Copy every line of the entries that has the string "subtitle" in it.

——————————

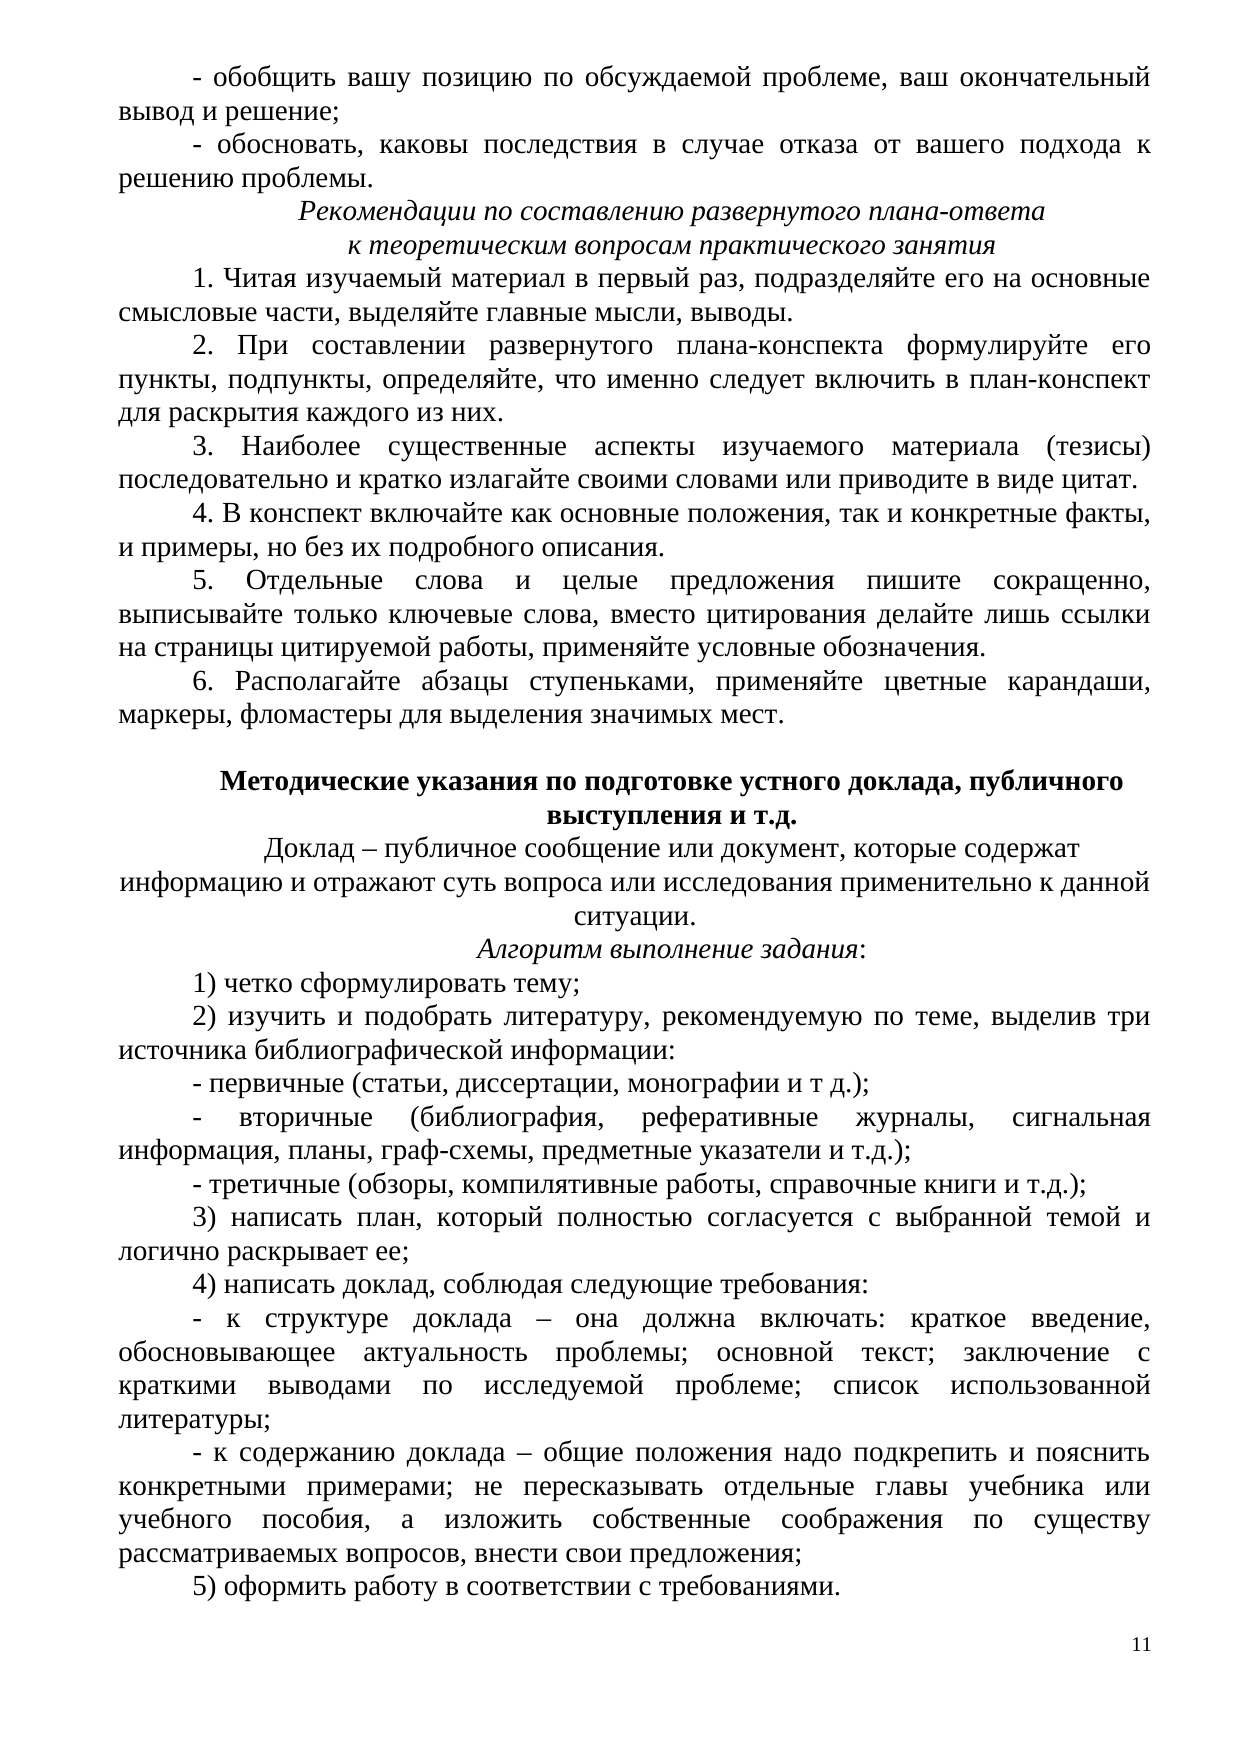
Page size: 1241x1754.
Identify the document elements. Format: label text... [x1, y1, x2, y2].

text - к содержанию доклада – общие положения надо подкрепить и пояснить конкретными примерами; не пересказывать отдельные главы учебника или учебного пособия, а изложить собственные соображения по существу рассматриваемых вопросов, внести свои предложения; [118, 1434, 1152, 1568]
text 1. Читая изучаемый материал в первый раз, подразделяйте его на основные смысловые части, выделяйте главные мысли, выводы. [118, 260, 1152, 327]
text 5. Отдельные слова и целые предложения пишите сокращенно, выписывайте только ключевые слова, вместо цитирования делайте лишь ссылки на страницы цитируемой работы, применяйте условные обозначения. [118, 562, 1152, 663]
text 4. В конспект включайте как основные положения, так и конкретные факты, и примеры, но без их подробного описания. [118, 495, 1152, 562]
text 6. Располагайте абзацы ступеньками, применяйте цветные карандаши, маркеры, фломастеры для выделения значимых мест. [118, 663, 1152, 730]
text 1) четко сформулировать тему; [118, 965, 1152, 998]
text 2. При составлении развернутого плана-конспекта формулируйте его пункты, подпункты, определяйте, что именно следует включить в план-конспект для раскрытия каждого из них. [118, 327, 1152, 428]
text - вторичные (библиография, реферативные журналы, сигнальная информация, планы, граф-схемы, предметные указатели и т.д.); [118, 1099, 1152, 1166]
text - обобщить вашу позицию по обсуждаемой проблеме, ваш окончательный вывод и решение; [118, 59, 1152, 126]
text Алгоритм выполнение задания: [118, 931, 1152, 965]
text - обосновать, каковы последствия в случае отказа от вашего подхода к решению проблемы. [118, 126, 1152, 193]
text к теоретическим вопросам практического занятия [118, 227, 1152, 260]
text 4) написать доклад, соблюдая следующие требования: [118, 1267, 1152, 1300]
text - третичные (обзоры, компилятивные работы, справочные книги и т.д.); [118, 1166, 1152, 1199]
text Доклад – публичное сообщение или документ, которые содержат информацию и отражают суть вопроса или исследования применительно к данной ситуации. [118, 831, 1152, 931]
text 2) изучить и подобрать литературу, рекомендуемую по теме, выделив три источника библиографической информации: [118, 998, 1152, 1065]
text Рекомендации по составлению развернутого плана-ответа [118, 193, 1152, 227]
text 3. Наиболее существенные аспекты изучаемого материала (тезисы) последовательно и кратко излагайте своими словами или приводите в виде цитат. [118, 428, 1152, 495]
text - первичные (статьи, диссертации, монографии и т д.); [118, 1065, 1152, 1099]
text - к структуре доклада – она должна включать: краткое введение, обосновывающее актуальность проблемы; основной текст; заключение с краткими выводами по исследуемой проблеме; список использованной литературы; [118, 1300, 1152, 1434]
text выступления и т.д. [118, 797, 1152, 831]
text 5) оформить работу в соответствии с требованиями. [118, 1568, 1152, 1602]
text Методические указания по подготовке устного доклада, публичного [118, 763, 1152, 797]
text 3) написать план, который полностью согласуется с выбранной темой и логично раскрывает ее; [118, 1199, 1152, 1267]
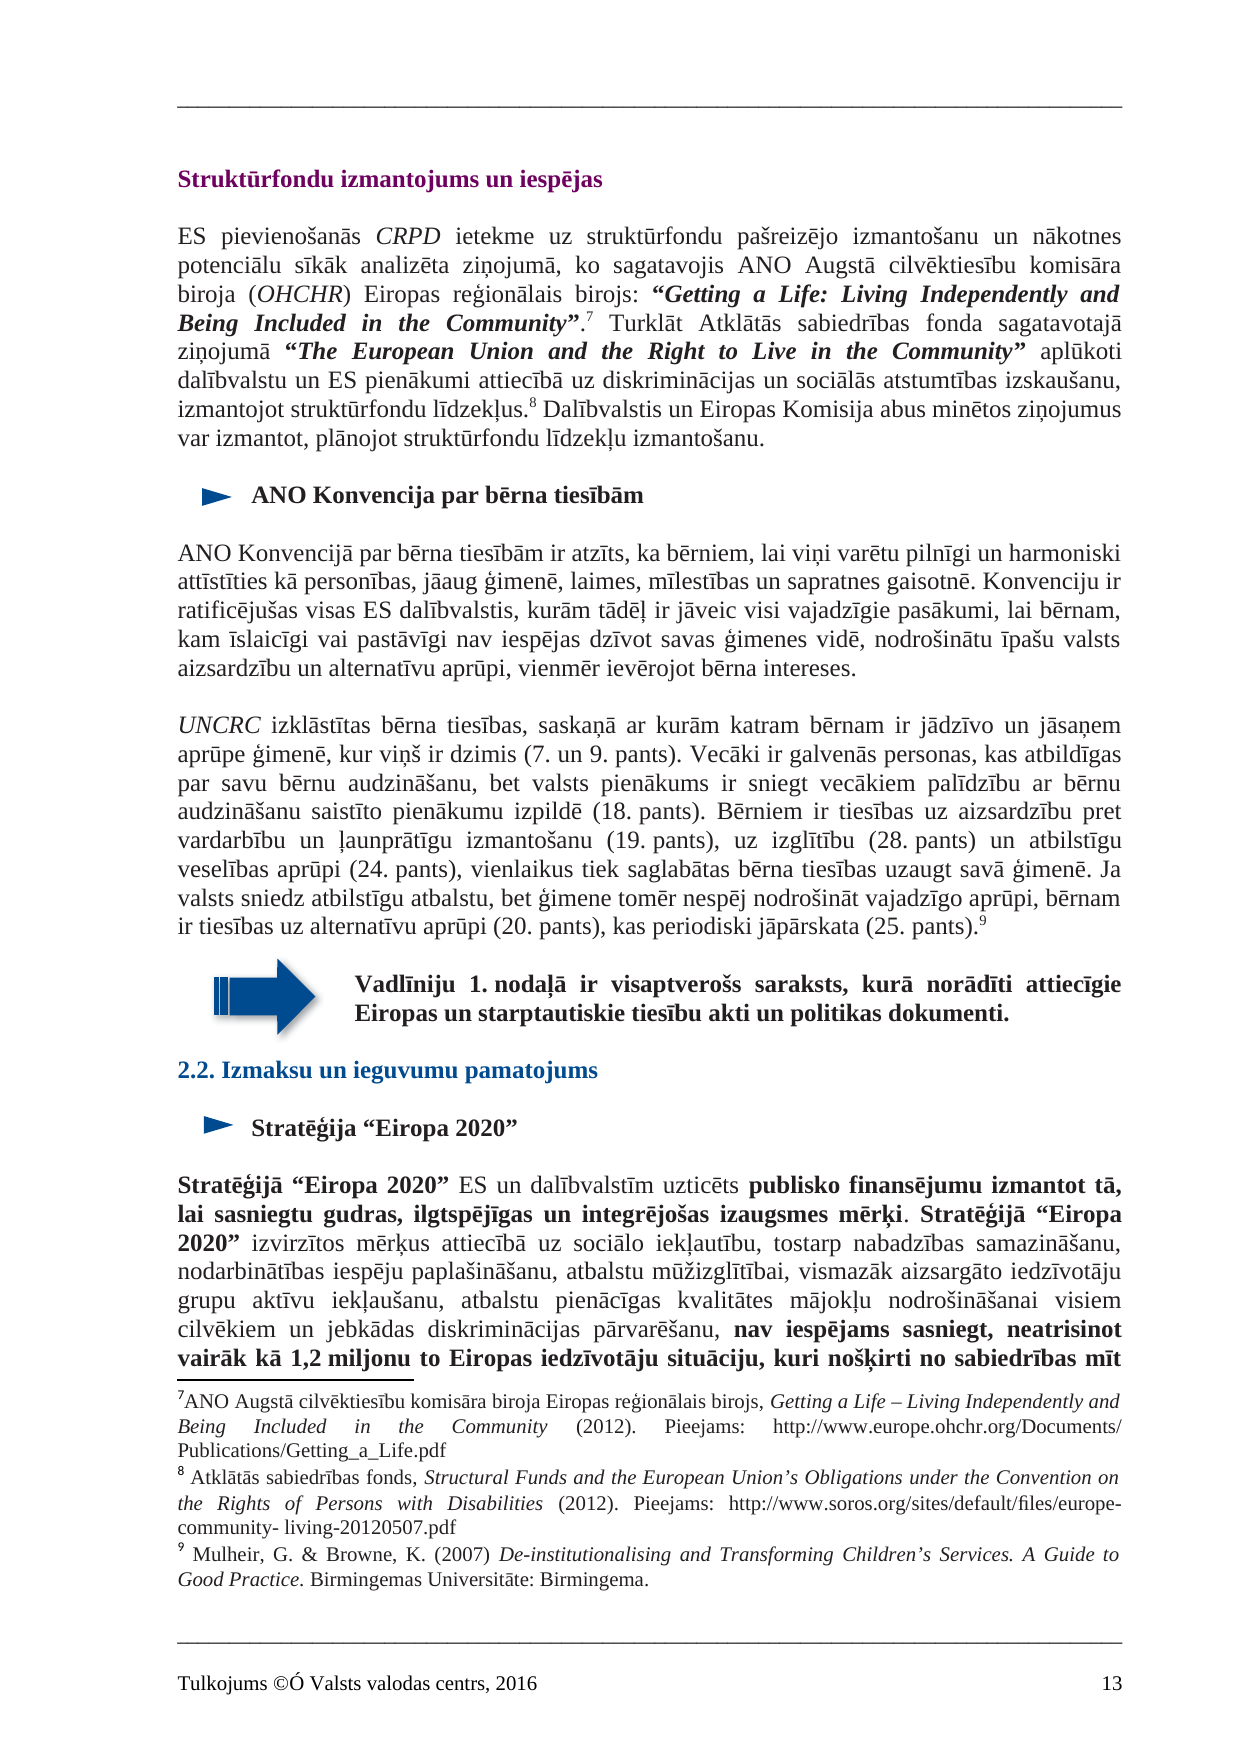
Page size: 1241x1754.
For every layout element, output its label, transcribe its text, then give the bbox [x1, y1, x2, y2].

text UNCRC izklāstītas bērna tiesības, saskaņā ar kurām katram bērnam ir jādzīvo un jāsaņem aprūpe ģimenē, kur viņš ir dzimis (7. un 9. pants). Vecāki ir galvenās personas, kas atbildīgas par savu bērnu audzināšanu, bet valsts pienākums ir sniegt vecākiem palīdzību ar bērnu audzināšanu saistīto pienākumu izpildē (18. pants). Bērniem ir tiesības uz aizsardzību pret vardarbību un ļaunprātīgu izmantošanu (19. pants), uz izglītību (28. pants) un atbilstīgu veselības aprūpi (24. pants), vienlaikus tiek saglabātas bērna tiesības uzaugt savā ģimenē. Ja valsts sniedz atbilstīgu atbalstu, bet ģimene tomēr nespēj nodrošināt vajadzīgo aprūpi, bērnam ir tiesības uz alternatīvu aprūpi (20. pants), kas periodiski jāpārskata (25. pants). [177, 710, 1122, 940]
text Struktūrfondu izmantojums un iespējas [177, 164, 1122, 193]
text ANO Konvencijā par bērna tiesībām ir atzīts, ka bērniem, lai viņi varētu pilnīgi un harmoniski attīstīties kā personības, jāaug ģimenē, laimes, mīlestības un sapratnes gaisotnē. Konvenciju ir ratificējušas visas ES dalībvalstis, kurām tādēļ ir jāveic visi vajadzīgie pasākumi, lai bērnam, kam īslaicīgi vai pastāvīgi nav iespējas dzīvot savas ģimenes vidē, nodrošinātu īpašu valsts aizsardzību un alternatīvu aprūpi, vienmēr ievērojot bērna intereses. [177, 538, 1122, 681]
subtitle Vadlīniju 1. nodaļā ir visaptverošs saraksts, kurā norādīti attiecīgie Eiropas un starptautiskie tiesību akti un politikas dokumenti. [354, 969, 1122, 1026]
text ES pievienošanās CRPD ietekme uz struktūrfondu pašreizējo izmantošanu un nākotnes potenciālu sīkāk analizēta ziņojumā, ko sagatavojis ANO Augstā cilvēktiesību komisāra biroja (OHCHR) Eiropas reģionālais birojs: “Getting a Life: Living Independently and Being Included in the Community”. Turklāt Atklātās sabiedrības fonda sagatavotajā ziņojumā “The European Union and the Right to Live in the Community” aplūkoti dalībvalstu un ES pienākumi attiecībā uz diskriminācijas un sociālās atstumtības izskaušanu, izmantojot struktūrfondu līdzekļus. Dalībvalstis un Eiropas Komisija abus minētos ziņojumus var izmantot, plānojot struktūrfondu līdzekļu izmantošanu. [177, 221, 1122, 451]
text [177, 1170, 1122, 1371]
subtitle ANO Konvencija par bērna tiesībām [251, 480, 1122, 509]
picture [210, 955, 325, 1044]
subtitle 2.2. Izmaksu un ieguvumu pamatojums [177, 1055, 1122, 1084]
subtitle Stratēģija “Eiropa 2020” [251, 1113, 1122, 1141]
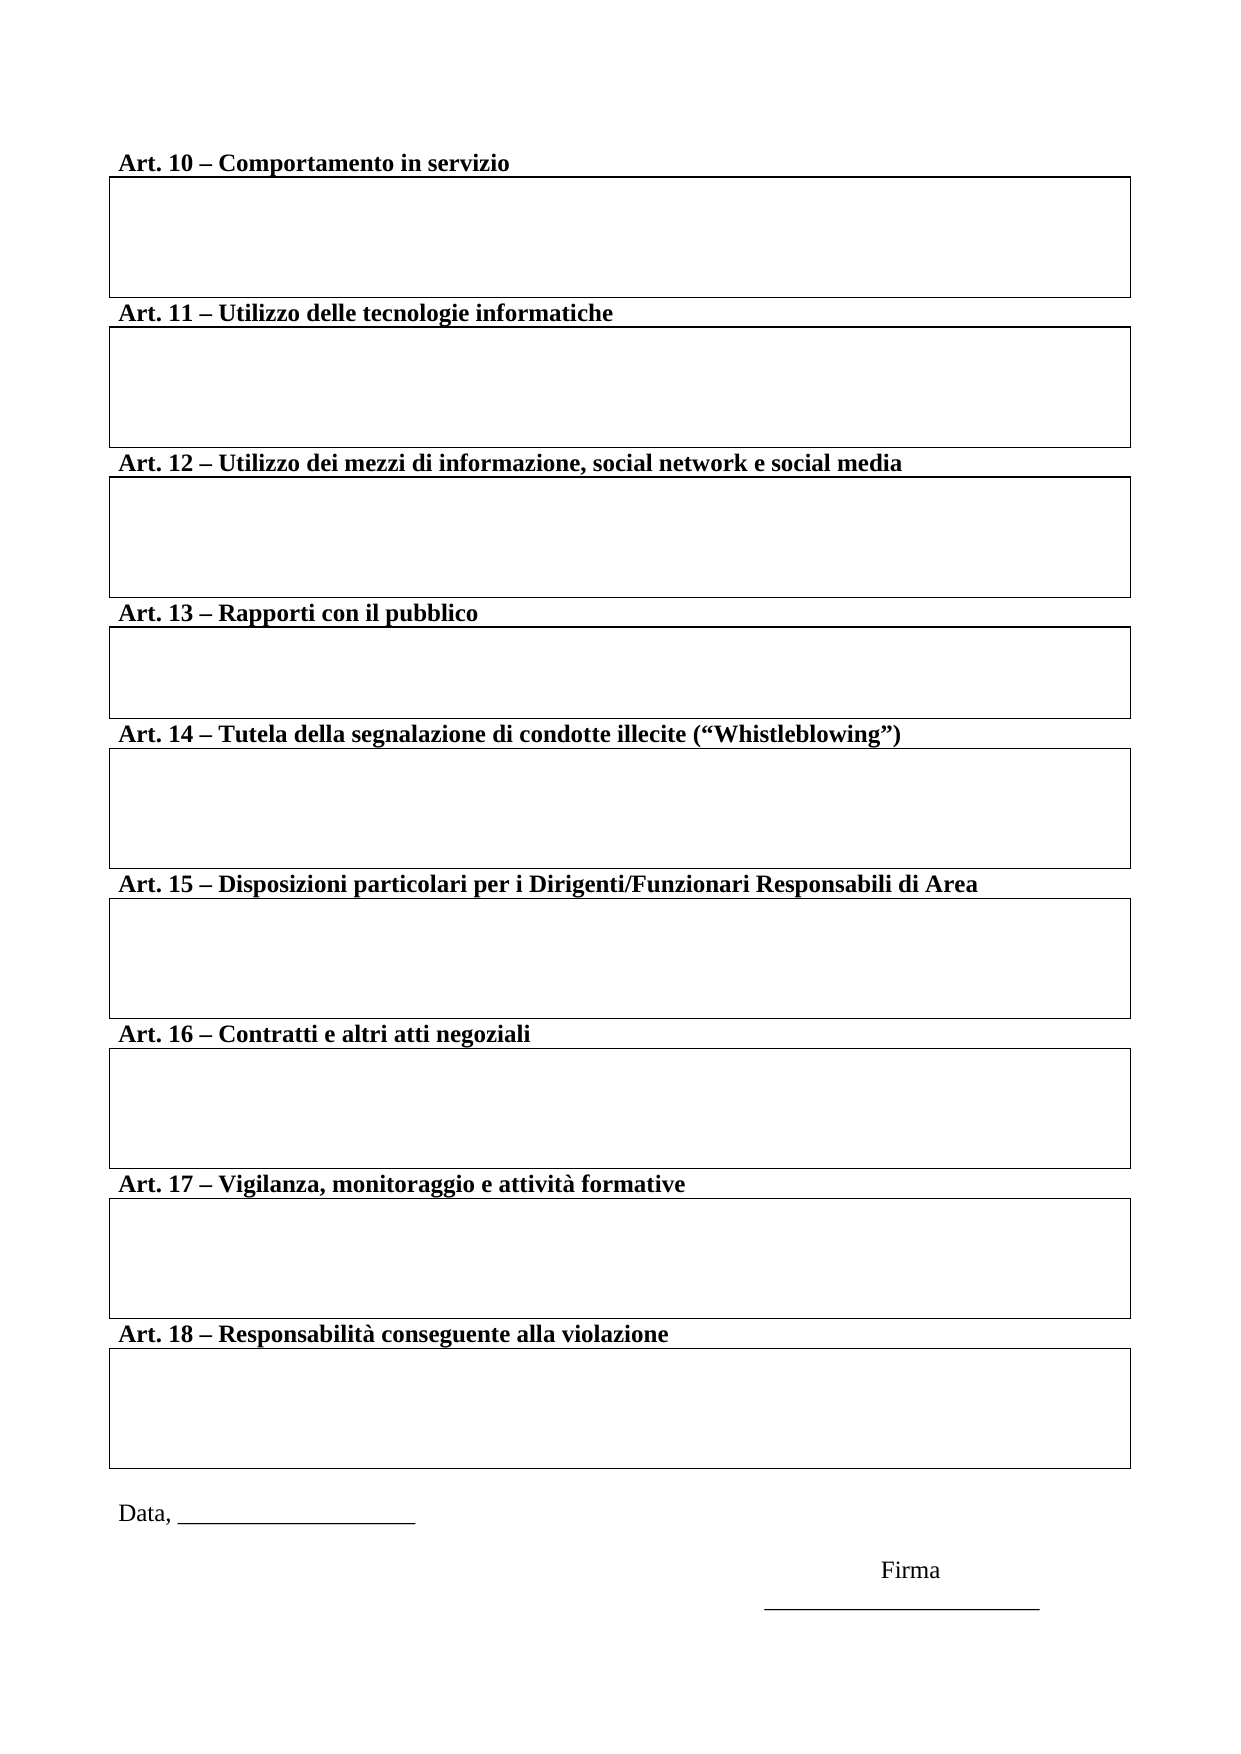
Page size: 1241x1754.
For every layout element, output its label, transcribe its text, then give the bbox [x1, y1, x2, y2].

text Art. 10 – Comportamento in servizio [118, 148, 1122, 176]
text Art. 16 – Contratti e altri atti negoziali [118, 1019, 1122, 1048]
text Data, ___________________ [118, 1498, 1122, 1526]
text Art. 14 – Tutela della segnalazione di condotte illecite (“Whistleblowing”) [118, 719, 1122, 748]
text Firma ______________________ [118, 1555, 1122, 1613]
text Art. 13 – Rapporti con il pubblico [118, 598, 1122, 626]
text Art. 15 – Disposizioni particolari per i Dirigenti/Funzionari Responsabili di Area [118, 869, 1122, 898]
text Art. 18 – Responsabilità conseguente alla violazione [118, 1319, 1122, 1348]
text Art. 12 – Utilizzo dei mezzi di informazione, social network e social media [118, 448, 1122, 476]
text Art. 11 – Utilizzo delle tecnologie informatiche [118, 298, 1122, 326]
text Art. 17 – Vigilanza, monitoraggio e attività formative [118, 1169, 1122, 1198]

——————————

Problem solution »
subtitle Vadlīniju 1. nodaļā ir visaptverošs saraksts, kurā norādīti attiecīgie Eiropas un starptautiskie tiesību akti un politikas dokumenti. [354, 969, 1122, 1026]
subtitle ANO Konvencija par bērna tiesībām [251, 480, 1122, 509]
subtitle 2.2. Izmaksu un ieguvumu pamatojums [177, 1055, 1122, 1084]
subtitle Stratēģija “Eiropa 2020” [251, 1113, 1122, 1141]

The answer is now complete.